Start of Block

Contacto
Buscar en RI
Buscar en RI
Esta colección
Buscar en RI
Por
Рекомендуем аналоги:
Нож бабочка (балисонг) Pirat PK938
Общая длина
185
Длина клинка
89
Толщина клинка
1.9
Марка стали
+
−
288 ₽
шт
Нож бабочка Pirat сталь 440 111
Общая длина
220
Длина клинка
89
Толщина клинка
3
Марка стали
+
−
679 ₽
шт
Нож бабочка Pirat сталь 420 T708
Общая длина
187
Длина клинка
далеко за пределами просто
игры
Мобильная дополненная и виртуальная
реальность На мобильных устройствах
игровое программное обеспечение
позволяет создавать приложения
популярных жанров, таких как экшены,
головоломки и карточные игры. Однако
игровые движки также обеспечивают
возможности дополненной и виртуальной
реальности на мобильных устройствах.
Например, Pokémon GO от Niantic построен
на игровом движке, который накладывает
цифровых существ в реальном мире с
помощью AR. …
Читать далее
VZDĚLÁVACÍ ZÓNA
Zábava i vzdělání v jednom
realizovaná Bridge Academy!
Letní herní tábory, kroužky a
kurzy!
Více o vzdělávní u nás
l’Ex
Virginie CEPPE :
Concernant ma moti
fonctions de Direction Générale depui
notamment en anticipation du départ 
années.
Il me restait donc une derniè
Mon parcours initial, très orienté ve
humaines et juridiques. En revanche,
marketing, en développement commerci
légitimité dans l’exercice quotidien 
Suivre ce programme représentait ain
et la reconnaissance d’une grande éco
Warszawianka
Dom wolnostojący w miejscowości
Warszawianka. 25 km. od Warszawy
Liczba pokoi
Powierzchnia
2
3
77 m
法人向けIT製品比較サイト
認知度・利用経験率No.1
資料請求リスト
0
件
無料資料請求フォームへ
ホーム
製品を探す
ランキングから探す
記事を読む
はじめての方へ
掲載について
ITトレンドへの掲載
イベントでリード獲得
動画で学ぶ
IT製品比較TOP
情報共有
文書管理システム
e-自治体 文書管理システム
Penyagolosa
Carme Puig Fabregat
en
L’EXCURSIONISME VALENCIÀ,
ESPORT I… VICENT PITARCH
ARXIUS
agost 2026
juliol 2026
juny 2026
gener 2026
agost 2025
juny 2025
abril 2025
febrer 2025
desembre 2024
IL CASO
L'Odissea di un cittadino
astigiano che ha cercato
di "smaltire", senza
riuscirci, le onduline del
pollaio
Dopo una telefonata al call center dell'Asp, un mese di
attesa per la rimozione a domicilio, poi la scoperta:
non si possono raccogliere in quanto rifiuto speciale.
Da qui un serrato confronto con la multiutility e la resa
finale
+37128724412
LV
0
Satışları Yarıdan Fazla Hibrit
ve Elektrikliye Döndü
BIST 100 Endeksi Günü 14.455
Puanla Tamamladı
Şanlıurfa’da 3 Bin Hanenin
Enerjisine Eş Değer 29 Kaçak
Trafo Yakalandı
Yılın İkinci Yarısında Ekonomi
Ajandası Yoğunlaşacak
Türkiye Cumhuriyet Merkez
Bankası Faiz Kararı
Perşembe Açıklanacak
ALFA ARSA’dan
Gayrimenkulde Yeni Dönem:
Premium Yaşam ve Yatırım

End of Block

- [Work instruction]: Lay out every line of text from all the entries above as a JSON list of strings, one string per line, with blank lines left out.

- [Completed task]:
[
  "Contacto",
  "Buscar en RI",
  "Buscar en RI",
  "Esta colección",
  "Buscar en RI",
  "Por",
  "Рекомендуем аналоги:",
  "Нож бабочка (балисонг) Pirat PK938",
  "Общая длина",
  "185",
  "Длина клинка",
  "89",
  "Толщина клинка",
  "1.9",
  "Марка стали",
  "+",
  "−",
  "288 ₽",
  "шт",
  "Нож бабочка Pirat сталь 440 111",
  "Общая длина",
  "220",
  "Длина клинка",
  "89",
  "Толщина клинка",
  "3",
  "Марка стали",
  "+",
  "−",
  "679 ₽",
  "шт",
  "Нож бабочка Pirat сталь 420 T708",
  "Общая длина",
  "187",
  "Длина клинка",
  "далеко за пределами просто",
  "игры",
  "Мобильная дополненная и виртуальная",
  "реальность На мобильных устройствах",
  "игровое программное обеспечение",
  "позволяет создавать приложения",
  "популярных жанров, таких как экшены,",
  "головоломки и карточные игры. Однако",
  "игровые движки также обеспечивают",
  "возможности дополненной и виртуальной",
  "реальности на мобильных устройствах.",
  "Например, Pokémon GO от Niantic построен",
  "на игровом движке, который накладывает",
  "цифровых существ в реальном мире с",
  "помощью AR. …",
  "Читать далее",
  "VZDĚLÁVACÍ ZÓNA",
  "Zábava i vzdělání v jednom",
  "realizovaná Bridge Academy!",
  "Letní herní tábory, kroužky a",
  "kurzy!",
  "Více o vzdělávní u nás",
  "l’Ex",
  "Virginie CEPPE :",
  "Concernant ma moti",
  "fonctions de Direction Générale depui",
  "notamment en anticipation du départ ",
  "années.",
  "Il me restait donc une derniè",
  "Mon parcours initial, très orienté ve",
  "humaines et juridiques. En revanche,",
  "marketing, en développement commerci",
  "légitimité dans l’exercice quotidien ",
  "Suivre ce programme représentait ain",
  "et la reconnaissance d’une grande éco",
  "Warszawianka",
  "Dom wolnostojący w miejscowości",
  "Warszawianka. 25 km. od Warszawy",
  "Liczba pokoi",
  "Powierzchnia",
  "2",
  "3",
  "77 m",
  "法人向けIT製品比較サイト",
  "認知度・利用経験率No.1",
  "資料請求リスト",
  "0",
  "件",
  "無料資料請求フォームへ",
  "ホーム",
  "製品を探す",
  "ランキングから探す",
  "記事を読む",
  "はじめての方へ",
  "掲載について",
  "ITトレンドへの掲載",
  "イベントでリード獲得",
  "動画で学ぶ",
  "IT製品比較TOP",
  "情報共有",
  "文書管理システム",
  "e-自治体 文書管理システム",
  "Penyagolosa",
  "Carme Puig Fabregat",
  "en",
  "L’EXCURSIONISME VALENCIÀ,",
  "ESPORT I… VICENT PITARCH",
  "ARXIUS",
  "agost 2026",
  "juliol 2026",
  "juny 2026",
  "gener 2026",
  "agost 2025",
  "juny 2025",
  "abril 2025",
  "febrer 2025",
  "desembre 2024",
  "IL CASO",
  "L'Odissea di un cittadino",
  "astigiano che ha cercato",
  "di \"smaltire\", senza",
  "riuscirci, le onduline del",
  "pollaio",
  "Dopo una telefonata al call center dell'Asp, un mese di",
  "attesa per la rimozione a domicilio, poi la scoperta:",
  "non si possono raccogliere in quanto rifiuto speciale.",
  "Da qui un serrato confronto con la multiutility e la resa",
  "finale",
  "+37128724412",
  "LV",
  "0",
  "Satışları Yarıdan Fazla Hibrit",
  "ve Elektrikliye Döndü",
  "BIST 100 Endeksi Günü 14.455",
  "Puanla Tamamladı",
  "Şanlıurfa’da 3 Bin Hanenin",
  "Enerjisine Eş Değer 29 Kaçak",
  "Trafo Yakalandı",
  "Yılın İkinci Yarısında Ekonomi",
  "Ajandası Yoğunlaşacak",
  "Türkiye Cumhuriyet Merkez",
  "Bankası Faiz Kararı",
  "Perşembe Açıklanacak",
  "ALFA ARSA’dan",
  "Gayrimenkulde Yeni Dönem:",
  "Premium Yaşam ve Yatırım"
]